TEXT UNDER STUDY:
Our study has several strengths. We quantified actual food waste over 1,536,610 meals in three hotel staff canteens in Macau over six months from a behavioural campaign at the workplace combining smart bins measurement and information feedback. In total, the three sites reduced approximately 9819.73 kilograms of food waste during the campaign as compared to the baselines, equivalent to 24,549 meals saved or 42.22 metric tons of reduction in CO2 emissions. We also examined self-reported food waste behaviours and motivations at home amongst the same employees. A recent review suggests only 17 articles feature behavioural interventions resulting in food waste reduction (all barring one were in American or European countries, 40% solely relied on self-reports or pictorial analyses of food waste, and typically focused on small groups) and no studies to date has considered behavioural spillover effects6. We innovatively contribute to this literature by providing evidence that workplace campaigns, and personal efforts to reduce food waste at work, are associated to food waste reduction also at home. Such positive contextual spillovers are an underattended yet important aspect of behavioural interventions in this area, as is designing interventions that scale impacts. In line with past studies17, we find that anthropomorphised environmental feedback may be most effective both in inspiring action at work and at home. However, we also found that people can have different motivations across work and home contexts (e.g., identifying with the organisations’ values vs. saving money), and such psychological factors need to be better understood while designing interventions that further catalyse contextual spillovers.

ACTION ITEM: Please state how many kilograms of food waste the three sites reduced during the campaign, according to the food waste study excerpt.

DATA:
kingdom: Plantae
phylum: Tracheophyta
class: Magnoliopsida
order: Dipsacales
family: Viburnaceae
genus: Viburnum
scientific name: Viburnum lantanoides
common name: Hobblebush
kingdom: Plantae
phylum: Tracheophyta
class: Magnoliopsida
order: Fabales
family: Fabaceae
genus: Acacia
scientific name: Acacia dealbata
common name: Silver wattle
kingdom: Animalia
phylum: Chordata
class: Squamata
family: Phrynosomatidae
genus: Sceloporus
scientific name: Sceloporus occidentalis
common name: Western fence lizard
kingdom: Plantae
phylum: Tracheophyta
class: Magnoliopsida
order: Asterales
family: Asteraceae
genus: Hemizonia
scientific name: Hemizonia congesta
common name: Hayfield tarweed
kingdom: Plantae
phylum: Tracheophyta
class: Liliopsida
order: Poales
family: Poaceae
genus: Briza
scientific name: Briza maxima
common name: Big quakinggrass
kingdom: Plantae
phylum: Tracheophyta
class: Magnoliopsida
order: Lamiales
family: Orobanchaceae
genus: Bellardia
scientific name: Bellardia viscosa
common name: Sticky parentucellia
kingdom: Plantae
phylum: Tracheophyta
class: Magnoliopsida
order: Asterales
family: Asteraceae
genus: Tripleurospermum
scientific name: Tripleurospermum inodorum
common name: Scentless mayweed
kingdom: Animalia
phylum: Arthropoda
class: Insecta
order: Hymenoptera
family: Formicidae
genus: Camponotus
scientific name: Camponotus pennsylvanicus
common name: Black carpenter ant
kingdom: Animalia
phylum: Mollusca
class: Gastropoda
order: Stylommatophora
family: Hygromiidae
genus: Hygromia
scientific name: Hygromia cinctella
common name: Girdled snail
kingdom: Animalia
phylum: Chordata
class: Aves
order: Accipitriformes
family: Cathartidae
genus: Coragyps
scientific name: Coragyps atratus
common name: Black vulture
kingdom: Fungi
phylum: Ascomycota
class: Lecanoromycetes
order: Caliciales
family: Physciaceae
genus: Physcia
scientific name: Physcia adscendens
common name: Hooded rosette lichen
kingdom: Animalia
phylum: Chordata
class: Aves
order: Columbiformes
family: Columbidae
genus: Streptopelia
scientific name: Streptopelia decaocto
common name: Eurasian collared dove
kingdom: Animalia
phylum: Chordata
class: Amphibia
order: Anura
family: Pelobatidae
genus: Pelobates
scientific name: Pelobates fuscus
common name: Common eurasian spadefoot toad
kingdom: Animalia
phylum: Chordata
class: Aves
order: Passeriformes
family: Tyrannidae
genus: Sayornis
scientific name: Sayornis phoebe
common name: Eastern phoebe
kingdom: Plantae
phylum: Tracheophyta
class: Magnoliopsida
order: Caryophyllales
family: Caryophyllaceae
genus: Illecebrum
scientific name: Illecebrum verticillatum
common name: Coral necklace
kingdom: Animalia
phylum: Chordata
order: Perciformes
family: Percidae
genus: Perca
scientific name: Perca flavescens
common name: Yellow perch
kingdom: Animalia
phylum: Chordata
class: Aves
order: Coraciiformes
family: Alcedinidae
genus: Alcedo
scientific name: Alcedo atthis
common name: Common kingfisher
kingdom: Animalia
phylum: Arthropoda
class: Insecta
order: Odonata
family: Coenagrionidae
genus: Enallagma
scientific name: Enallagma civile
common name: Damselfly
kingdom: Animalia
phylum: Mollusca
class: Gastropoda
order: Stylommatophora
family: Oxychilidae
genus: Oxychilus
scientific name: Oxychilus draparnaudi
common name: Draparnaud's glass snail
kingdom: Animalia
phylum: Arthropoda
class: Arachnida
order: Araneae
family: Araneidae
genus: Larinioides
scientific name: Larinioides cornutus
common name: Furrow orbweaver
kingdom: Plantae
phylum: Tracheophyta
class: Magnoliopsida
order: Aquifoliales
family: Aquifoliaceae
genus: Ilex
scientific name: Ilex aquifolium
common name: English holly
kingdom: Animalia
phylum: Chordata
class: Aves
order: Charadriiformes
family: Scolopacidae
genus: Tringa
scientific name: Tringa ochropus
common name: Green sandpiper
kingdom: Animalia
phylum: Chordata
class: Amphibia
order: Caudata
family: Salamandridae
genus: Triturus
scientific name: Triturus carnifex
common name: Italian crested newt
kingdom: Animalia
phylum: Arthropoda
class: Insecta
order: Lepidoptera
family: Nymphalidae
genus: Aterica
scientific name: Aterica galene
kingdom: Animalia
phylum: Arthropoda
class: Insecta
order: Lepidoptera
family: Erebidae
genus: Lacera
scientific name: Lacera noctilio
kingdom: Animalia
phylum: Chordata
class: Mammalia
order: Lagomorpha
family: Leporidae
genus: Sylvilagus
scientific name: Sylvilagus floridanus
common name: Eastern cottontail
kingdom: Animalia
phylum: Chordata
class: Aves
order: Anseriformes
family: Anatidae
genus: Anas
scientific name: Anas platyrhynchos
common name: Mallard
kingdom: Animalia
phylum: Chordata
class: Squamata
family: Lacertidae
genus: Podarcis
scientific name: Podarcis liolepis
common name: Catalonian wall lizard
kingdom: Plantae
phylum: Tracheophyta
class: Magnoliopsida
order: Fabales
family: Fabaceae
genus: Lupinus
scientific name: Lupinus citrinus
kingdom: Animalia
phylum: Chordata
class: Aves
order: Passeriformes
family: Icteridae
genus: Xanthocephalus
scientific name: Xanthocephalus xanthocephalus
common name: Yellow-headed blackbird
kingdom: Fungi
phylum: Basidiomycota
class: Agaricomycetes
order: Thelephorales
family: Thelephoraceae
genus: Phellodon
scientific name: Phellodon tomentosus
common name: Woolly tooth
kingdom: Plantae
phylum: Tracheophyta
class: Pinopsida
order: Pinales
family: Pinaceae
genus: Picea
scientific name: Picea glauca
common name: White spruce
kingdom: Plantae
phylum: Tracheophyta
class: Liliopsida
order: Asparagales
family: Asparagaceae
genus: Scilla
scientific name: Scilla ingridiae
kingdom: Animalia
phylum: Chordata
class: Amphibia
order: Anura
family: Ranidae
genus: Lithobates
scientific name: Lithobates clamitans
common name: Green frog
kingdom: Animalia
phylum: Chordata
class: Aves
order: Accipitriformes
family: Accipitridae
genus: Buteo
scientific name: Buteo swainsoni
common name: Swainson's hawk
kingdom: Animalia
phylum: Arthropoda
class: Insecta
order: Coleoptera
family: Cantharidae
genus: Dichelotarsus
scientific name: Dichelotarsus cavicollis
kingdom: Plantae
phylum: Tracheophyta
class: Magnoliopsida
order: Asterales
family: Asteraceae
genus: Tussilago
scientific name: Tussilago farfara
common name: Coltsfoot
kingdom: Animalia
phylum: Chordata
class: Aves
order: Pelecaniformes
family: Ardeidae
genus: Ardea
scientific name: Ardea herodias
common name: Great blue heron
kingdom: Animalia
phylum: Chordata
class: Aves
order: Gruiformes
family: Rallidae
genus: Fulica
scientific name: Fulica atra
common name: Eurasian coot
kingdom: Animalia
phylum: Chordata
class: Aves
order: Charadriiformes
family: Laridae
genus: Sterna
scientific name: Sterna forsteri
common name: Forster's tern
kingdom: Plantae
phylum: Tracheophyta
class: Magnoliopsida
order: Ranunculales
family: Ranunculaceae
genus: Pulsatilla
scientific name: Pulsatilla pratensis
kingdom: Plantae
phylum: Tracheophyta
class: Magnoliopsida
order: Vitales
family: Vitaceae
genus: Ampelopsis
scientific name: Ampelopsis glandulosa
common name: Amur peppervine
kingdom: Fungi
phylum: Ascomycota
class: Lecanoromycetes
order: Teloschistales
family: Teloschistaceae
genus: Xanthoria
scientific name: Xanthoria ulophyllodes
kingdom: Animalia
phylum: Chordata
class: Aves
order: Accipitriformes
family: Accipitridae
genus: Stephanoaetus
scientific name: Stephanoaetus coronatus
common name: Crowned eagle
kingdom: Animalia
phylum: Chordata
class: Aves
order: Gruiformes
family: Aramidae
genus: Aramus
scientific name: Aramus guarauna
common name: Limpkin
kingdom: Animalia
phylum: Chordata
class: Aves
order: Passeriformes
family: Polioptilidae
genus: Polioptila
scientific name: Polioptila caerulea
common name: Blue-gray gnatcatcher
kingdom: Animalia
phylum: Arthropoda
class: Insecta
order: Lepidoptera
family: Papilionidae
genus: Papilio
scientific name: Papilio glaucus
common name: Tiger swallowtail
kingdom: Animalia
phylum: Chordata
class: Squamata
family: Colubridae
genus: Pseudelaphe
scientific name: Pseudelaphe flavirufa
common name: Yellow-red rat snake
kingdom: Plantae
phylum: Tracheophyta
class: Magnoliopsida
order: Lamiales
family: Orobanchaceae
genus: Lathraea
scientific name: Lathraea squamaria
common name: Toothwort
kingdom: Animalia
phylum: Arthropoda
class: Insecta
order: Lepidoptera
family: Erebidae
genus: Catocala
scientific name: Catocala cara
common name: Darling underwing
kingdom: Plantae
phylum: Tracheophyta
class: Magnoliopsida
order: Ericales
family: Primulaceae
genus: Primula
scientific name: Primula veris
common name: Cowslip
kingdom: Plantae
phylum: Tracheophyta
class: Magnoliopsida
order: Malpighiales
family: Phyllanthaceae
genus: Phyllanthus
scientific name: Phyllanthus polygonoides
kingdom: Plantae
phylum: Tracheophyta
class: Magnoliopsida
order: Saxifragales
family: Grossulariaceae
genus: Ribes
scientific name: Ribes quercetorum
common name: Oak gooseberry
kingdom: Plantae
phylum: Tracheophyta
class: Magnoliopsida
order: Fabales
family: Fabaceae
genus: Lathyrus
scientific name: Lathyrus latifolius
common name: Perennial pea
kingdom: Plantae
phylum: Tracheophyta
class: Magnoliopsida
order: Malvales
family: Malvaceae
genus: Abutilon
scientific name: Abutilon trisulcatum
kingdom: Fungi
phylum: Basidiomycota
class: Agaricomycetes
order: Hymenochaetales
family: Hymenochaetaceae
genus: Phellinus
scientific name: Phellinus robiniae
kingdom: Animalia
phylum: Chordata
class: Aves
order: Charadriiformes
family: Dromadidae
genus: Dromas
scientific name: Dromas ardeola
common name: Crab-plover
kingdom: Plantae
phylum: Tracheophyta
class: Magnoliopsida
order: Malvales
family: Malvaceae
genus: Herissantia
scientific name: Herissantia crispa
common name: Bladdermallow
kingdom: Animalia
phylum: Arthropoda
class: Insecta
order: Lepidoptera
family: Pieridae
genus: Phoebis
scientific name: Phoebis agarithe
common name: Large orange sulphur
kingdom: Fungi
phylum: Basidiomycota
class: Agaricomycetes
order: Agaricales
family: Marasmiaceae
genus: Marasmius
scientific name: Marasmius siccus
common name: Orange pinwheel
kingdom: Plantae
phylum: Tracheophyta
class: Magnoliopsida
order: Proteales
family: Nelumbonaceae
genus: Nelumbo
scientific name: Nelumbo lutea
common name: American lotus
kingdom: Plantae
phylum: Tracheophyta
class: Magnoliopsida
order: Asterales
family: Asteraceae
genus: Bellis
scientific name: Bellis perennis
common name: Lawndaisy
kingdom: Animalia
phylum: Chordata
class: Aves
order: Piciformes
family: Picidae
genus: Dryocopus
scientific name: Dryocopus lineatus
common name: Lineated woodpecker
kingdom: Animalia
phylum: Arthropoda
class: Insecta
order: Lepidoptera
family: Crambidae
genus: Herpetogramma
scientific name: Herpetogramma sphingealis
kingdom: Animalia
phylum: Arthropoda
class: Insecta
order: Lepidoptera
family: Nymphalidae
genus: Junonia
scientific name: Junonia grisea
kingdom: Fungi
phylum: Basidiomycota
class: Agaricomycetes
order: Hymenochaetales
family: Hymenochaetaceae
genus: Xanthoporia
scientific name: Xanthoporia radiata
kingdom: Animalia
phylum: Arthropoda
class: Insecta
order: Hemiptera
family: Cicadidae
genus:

TASK OUTPUT: Approximately 9819.73 kilograms.